Dalam satu grup pertemanan yang lain, saya juga mendapatkan kiriman mengenai sebuah surat yang ditemukan seorang guru kelas sebuah sekolah dasar. Isi surat itu adalah permintaan hadiah untuk dicium oleh lawan jenisnya, yang sudah dianggap sebagai pacarnya. Apa yang terjadi ketika seorang anak berusia sekolah dasar, menulis surat menggunakan bahasa, misalnya (maaf) “sudah lama tidak making love”. Pembicaraan demikian, yang mana untuk orang dewasa saja tidak layak diungkapkan untuk orang yang bukan pasangannya yang sah.

Namun bukankah berbagai fenomena tidak berlalu dengan sendirinya? Jika mengacu makna porno, maka keterkaitan dengan desain besar pasti ada. Tetapi siapakah yang mendesain itu secara global dan apa kepentingannya? Entah.

Sebagai catatan, ada satu teman saya lagi, mengirim satu berita yang menurut saya juga lebih mengerikan. Tahun 2016, negeri kita menjadi pengunduh konten porno nomor dua di dunia, setelah Amerika. Padahal sebelumnya, berada di urutan ketiga dan keenam. Dan yang lebih mencengangkan, pengunduh berbagai konten tersebut, didominasi oleh usia remaja.

Di dunia, selama dikenal konten porno diunduh oleh orang-orang di sejumlah negara, yakni Amerika Serikat, Indonesia, Inggris, Jerman, Prancis, Kanada, Jepang, Australia, dan merambah ke Turki, Kepulauan Virginia. Dalam sehari, jutaan domain porno bertambah. Mengakses semakin mudah, walau alat pelacaknya juga semakin canggih.
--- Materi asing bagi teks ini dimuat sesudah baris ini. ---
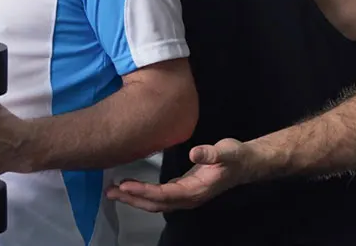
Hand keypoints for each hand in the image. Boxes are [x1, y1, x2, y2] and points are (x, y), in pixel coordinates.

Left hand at [106, 138, 259, 211]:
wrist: (245, 163)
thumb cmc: (235, 156)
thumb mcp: (226, 151)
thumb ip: (211, 154)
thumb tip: (194, 153)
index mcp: (196, 191)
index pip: (165, 195)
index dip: (144, 191)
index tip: (125, 185)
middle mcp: (189, 198)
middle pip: (156, 204)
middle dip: (133, 199)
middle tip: (110, 191)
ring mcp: (186, 196)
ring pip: (156, 203)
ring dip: (135, 198)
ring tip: (114, 191)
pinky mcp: (183, 189)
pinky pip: (160, 197)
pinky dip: (144, 194)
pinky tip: (132, 187)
Sebuah penelitian yang dipublish JAMA Psychiatry 2014, ada hal yang sangat fatal sebagai efek dari porno, adalah berdampak buruk pada kesehatan otak. Volume otak di daerah striatum mengalami penyusutan. Striatum merupakan daerah di otak yang berkaitan dengan motivasi (nationalgeographic.co.id, 17 Agustus 2015).

Penelitian lain dari Cambridge Univerisity menyebutkan, otak orang yang suka menonton video porno mirip dengan pecandu narkoba (Kompas, 16 Agustus 2015). Malah untuk anak-anak, efeknya jauh lebih dahsyat, karena ia memutar fungsi otak dan menstimulasi berdasarkan imajinasi dari porno. Kondisi ini mirip dengan kecanduan, yang untuk memungsikan kembali seperti semula akan membutuhkan proses pemulihan.

Secara sosial, waktu yang dihabiskan untuk mengakses dan menonton porno juga berisiko dalam hubungan sosial lebih luas. Ketika perhatian sudah tersita, masalah pekerjaan akan terabaikan.

Kengeriannya ketika orang secara sosial tidak malu lagi dengan konten porno. Padahal malu itu sebuah posisi yang menentukan keberdayaan seseorang secara sosial. Dalam agama, malu menjadi nilai yang akan menjadi cermin dan menguatkan keimanan seseorang. Kehilangan rasa malu, bukan saja tidak lagi memberi arti secanggih apapun alat yang bisa melacak pengunduh konten porno. Efek lebih jauh ketika kita tidak lagi takut terhadap ganjaran yang dijanjikan dalam agama.